What has been your biggest career challenge? How did you overcome it?
It was one of my biggest challenges and because of that, became one of my proudest projects. I worked on a series of legal corporate films for trainee barristers studying for the bar exams online. The aim of the project was to make legal training more affordable and accessible and as a result, they intended to make a series of feature length films showing different legal cases from the beginning of the process to the end. The scripts were written by the course tutors who were working barristers and so were incredibly accurate and referred to all the materials referenced in the textbooks. I was playing the defence barrister in my film and so had to appear as the legal expert. In preparation, the wonderful team essentially gave me a ‘crash course’ in criminal law. I visited both the magistrates and crown courts and watched a number of cases. I chatted with judges and barristers and asked the really obvious lay-persons questions (they were very patient with me) and I read all I could about the law (I can highly recommend the introductions to law by The Secret Barrister). They even let me take a copy of Blackstones (legal bible) home over the Christmas break to become a bit more familiar with it. The text was so alien to me and yet the pressure was on to be as accurate as possible and I have never worked so hard trying to digest a script and do it justice.
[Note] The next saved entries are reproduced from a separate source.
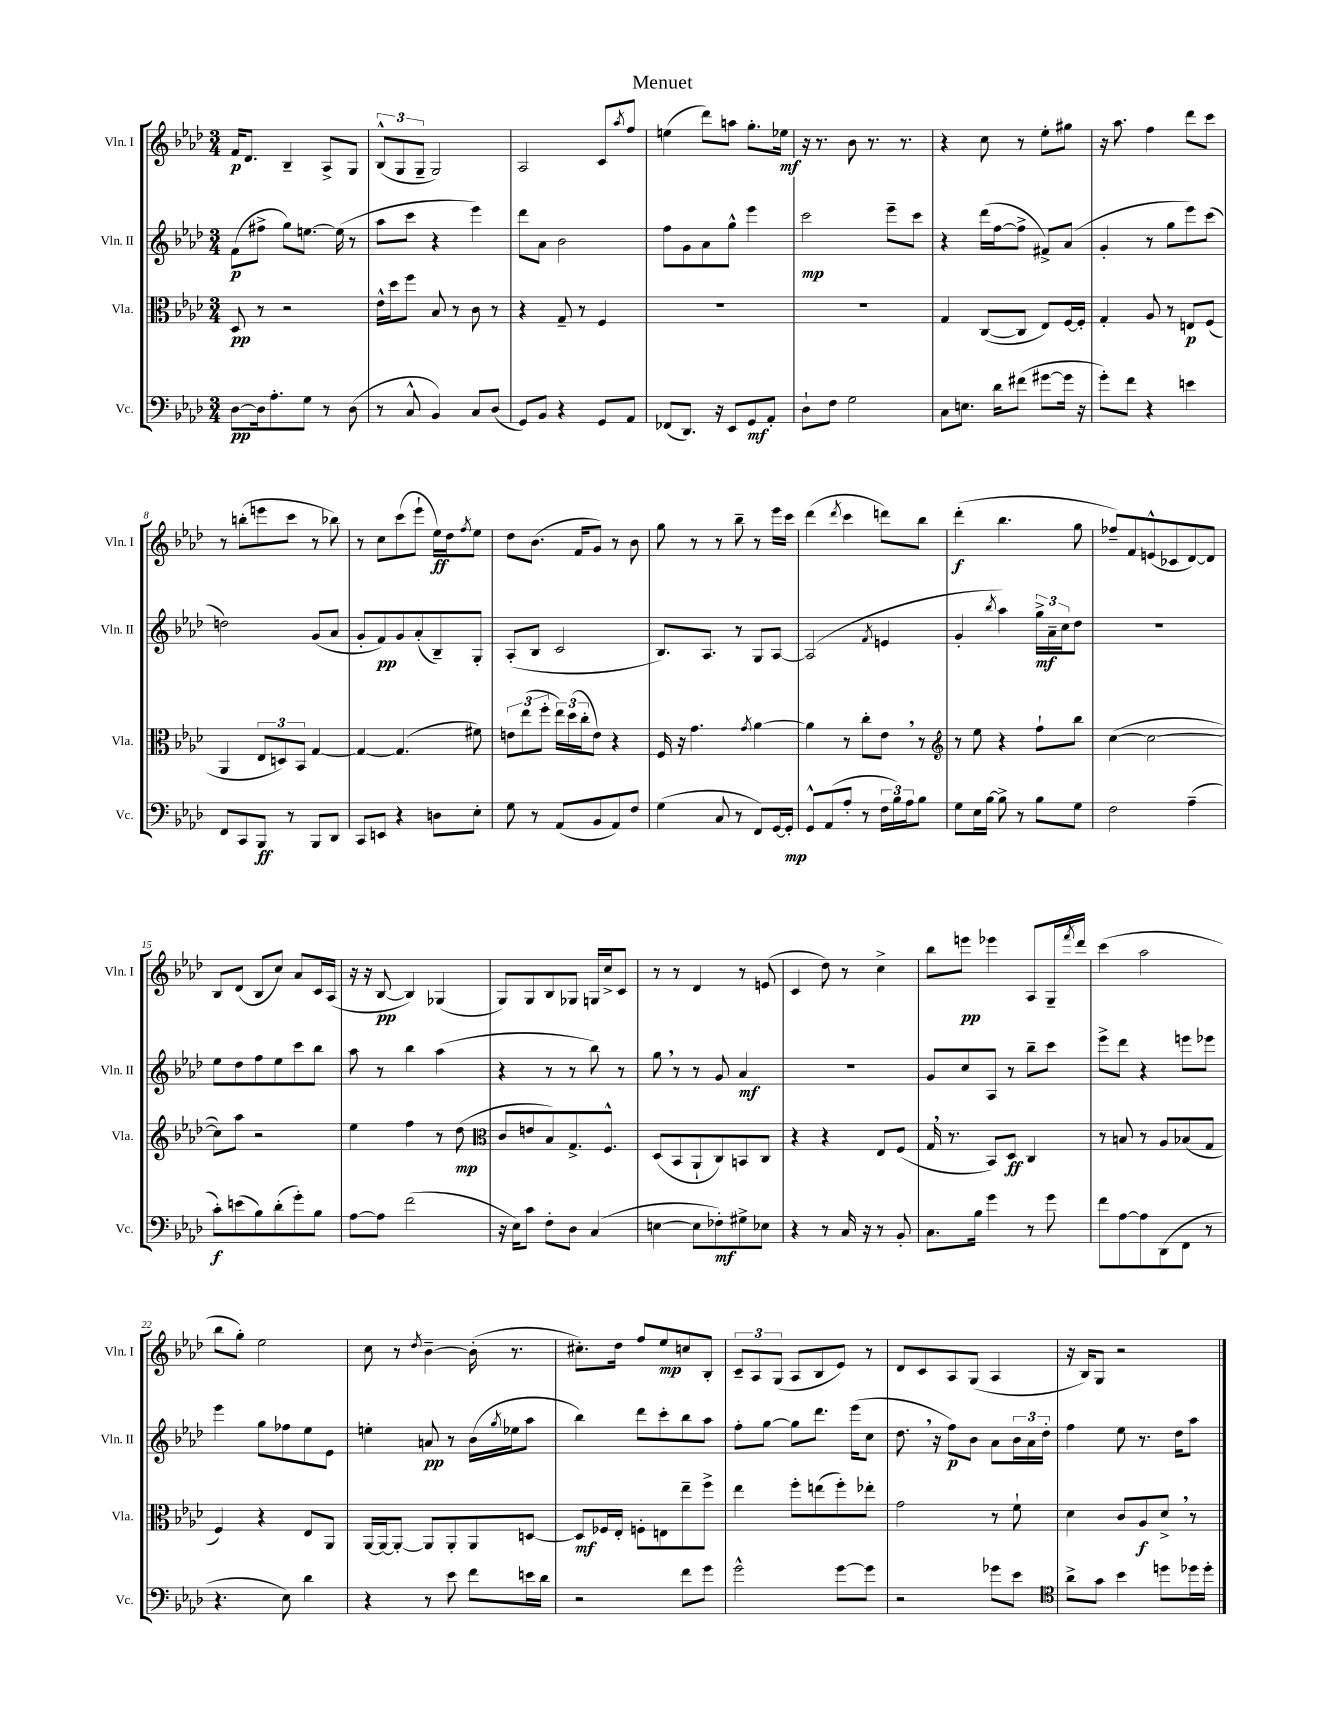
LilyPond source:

\header { title = "Menuet" }
<<
\new StaffGroup <<
\new Staff = "s0" \with { instrumentName = "Vln. I" shortInstrumentName = "Vln. I" } {
    \clef treble \key aes \major \numericTimeSignature \time 3/4
    f'16\p des'8. bes4-- aes8-> g8 |
    \tuplet 3/2 { bes8-^( g8 g8-- } g2) |
    aes2 c'8 \acciaccatura { aes''8 } f''8 |
    e''4( des'''8) a''8 g''8.-. ees''16\mf |
    r16 r8. bes'8 r8. r8. |
    r4 c''8 r8 ees''8-. gis''8 |
    r16 aes''8. f''4 des'''8 c'''8 |
    r8 b''8-.( e'''8 c'''8 r8 bes''8) |
    r8 c''8 c'''8( ees'''8-! ees''16\ff) des''16 \acciaccatura { f''8 } ees''8 |
    des''8 bes'8.( f'16 g'8) r8 bes'8 |
    g''8 r8 r8 bes''8-- r8 ees'''16 c'''16 |
    des'''4( \acciaccatura { des'''8 } c'''4 d'''8) bes''8 |
    des'''4-.\f( bes''4. g''8 |
    fes''8--) f'8 e'8-^( ces'8 des'8~) des'8 |
    bes8 des'8( bes8 c''8) aes'8 c'16 aes16( |
    r16 r16 bes8~\pp bes4) ges4( |
    g8) g8 bes8 ges8 g16 c''16-> c'8 |
    r8 r8 des'4 r8 e'8( |
    c'4 des''8) r8 c''4-> |
    bes''8 e'''8\pp ees'''4 aes8 g16-- \acciaccatura { f'''8 } des'''16 |
    c'''4( aes''2 |
    bes''8 g''8-.) ees''2 |
    c''8 r8 \acciaccatura { des''8 } bes'4~-- bes'16-.( r8. |
    cis''8.-.) des''16 f''8 ees''8\mp c''8 bes8-. |
    \tuplet 3/2 { c'8-- aes8 g8( } aes8 bes8 ees'8) r8 |
    des'8 c'8 aes8 g8( aes4 |
    r16 bes16) g8 r2 \bar "|." |
}
\new Staff = "s1" \with { instrumentName = "Vln. II" shortInstrumentName = "Vln. II" } {
    \clef treble \key aes \major \numericTimeSignature \time 3/4
    f'8\p( fis''8-> g''8) e''8.~ e''16( r8 |
    aes''8 c'''8 r4 ees'''4) |
    des'''8 aes'8 bes'2 |
    f''8 g'8 aes'8 g''8-^ ees'''4 |
    c'''2\mp ees'''8-- c'''8 |
    r4 des'''16( f''16~ f''8-> fis'8->) aes'8( |
    g'4-. r8 g''8 ees'''8) c'''8( |
    d''2) g'8( aes'8 |
    g'8-. f'8\pp) g'8 aes'8-.( bes8--) g8-. |
    aes8-.( bes8 c'2 |
    bes8.) aes8. r8 g8 aes8~ |
    aes2( \acciaccatura { f'8 } e'4 |
    g'4-. \acciaccatura { bes''8 } aes''4) \tuplet 3/2 { g''16->\mf aes'16-- c''16 } des''8 |
    R2. |
    ees''8 des''8 f''8 ees''8 c'''8 bes''8 |
    aes''8 r8 bes''4 aes''4( |
    r4 r8 r8 bes''8) r8 |
    g''8 \breathe r8 r8 g'8 aes'4\mf |
    R2. |
    g'8 c''8 aes8 r8 bes''8-- c'''8 |
    ees'''8-> des'''8 r4 e'''8 ees'''8 |
    ees'''4 g''8 fes''8 ees''8 ees'8 |
    e''4-. a'8\pp r8 bes'16( \acciaccatura { g''8 } ees''16 aes''8 |
    bes''4) des'''8 c'''8-. bes''8 aes''8 |
    f''8-. g''8~ g''8 des'''8. ees'''16( c''8 |
    des''8. \breathe r16 f''8\p) bes'8 aes'8 \tuplet 3/2 { bes'16 aes'16 des''16-. } |
    f''4 ees''8 r8. des''16 aes''8 \bar "|." |
}
\new Staff = "s2" \with { instrumentName = "Vla." shortInstrumentName = "Vla." } {
    \clef alto \key aes \major \numericTimeSignature \time 3/4
    des8\pp r8 r2 |
    ees'16-^ des''16 f''8 bes8 r8 c'8 r8 |
    r4 g8-- r8 f4 |
    R2. |
    R2. |
    g4 c8~( c8 ees8) f16~ f16-. |
    g4-. aes8 r8 e8\p f8( |
    aes,4 \tuplet 3/2 { ees8 d8) bes,8 } g4~ |
    g4~ g4.( fis'8) |
    \tuplet 3/2 { e'8 ees''8( f''8-. } \tuplet 3/2 { ees''16) des''16( c''16-. } e'8) r4 |
    f16 r16 g'4. \acciaccatura { g'8 } aes'4~ |
    aes'4 r8 c''8-. ees'8 \breathe r8 |
    \clef treble r8 ees''8 r4 f''8-! bes''8 |
    c''4~( c''2~ |
    c''8) aes''8 r2 |
    ees''4 f''4 r8 des''8\mp( |
    \clef alto c'8 e'8 bes8) g8.-> f8.-^ |
    des8( bes,8 aes,8-! c8) b,8 c8 |
    r4 r4 ees8 f8( |
    g16 \breathe r8. bes,8) des8\ff c4 |
    r8 b8 r8 aes8 bes8( g8 |
    f4) r4 ees8 aes,8 |
    aes,16~ aes,16~ aes,8~-. aes,8 aes,8-. aes,8 d8~ |
    d8\mf fes16 ees16-. f8-. e8 ees''8-- f''8-> |
    ees''4 f''8-. e''8( f''8-.) ees''8-. |
    g'2 r8 f'8-! |
    des'4 c'8 aes8\f des'8-> \breathe r8 \bar "|." |
}
\new Staff = "s3" \with { instrumentName = "Vc." shortInstrumentName = "Vc." } {
    \clef bass \key aes \major \numericTimeSignature \time 3/4
    des8~\pp des16 aes8.-. g8 r8 des8( |
    r8 c8-^ bes,4) c8 des8( |
    g,8) bes,8 r4 g,8 aes,8 |
    fes,8( des,8.) r16 ees,8 g,8\mf aes,8-. |
    des8-! f8 g2 |
    c8 e8. des'16 fis'8( gis'8~ gis'16 r16 |
    g'8-.) f'8 r4 e'4 |
    f,8 c,8 bes,,8\ff r8 bes,,8 des,8 |
    c,8 e,8 r4 d8 ees8-. |
    g8 r8 aes,8( bes,8 aes,8) f8 |
    g4( c8 r8 f,8) g,16~ g,16-.\mp |
    g,8-^ aes,8( aes8-. r8 \tuplet 3/2 { f16 bes16) aes16 } bes8 |
    g8 ees16 bes16~ bes8-> r8 bes8 g8 |
    f2 aes4--( |
    c'8-.\f) e'8( bes8) des'8-.( g'8-.) bes8 |
    aes8~ aes8 f'2( |
    r16 ees16) c'8 f8-. des8 c4( |
    e4~ e8 fes8-.\mf) gis8-> ees8 |
    r4 r8 c16 r16 r8 bes,8-. |
    c8. bes16 g'4 r8 g'8 |
    f'8 aes8~ aes8 des,8( f,8 r8 |
    r4. ees8) des'4 |
    r4 r8 ees'8 f'8 e'16 des'16 |
    r2 f'8 g'8 |
    g'2-^ g'8~ g'8 |
    r2 ges'8 ees'8 |
    \clef tenor aes'8-> g'8 bes'4 d''8 des''16 des''16-. \bar "|." |
}
>>
>>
My scenes often involved speeches of between 5-8 minutes long and I really didn’t want to hold everyone up on set by forgetting. (There’s nothing worse when trying to complete the last scene before lunch, than an actor not being able to remember their lines and keeping everyone waiting).
I managed to get through it with only minimal errors and there are now parts of the script that I’ll never forget. I’d always thought I was poor at learning lines until that project and so it gave me a real sense of achievement to have proved myself wrong.
Have you heard any great audio dramas, podcasts or audiobooks recently that you would like to recommend?
This is going to sound like shameless self- promotion, but I did a bit of work on Marty Ross’ latest adaptation of Dickens’s Oliver Twist and like all Marty’s projects, it was great. The level of talent from the cast was astonishing and the brilliant direction of David Beck and the sound design of Joe Richardson made the whole production so wonderfully immersive. I highly recommend it if you’re looking for a Twist on the traditional. I’m also hoping that my character of the ‘harrassed mother’ gets her own spin-off series.
I’d also like to plug my friend’s horror-comedy series ‘The Monster Hunters’ which is available on all podcast apps.
What are you working on at present?
I’ve just finished narrating a novel for the RNIB called “Amy Perry’s Assumptions”, which was a lot of fun and so that’s now in post production. I’m also looking forward to another block of performance capture on the game ‘Norse’ for Arctic Hazard Studios. I’ve also just finished training with the Mocap Vaults and so I’m about to start expanding my motion capture career.
How can listeners enjoy your work?
I’ve been lucky enough to work a great deal with Wireless and so have quite a few projects available to download through their website, including a few live recorded events. I also work quite frequently with Amazon Audible in their Original Dramas as part of their ensemble.
For members of the RNIB, I have narrated a number of novels from a variety of genres.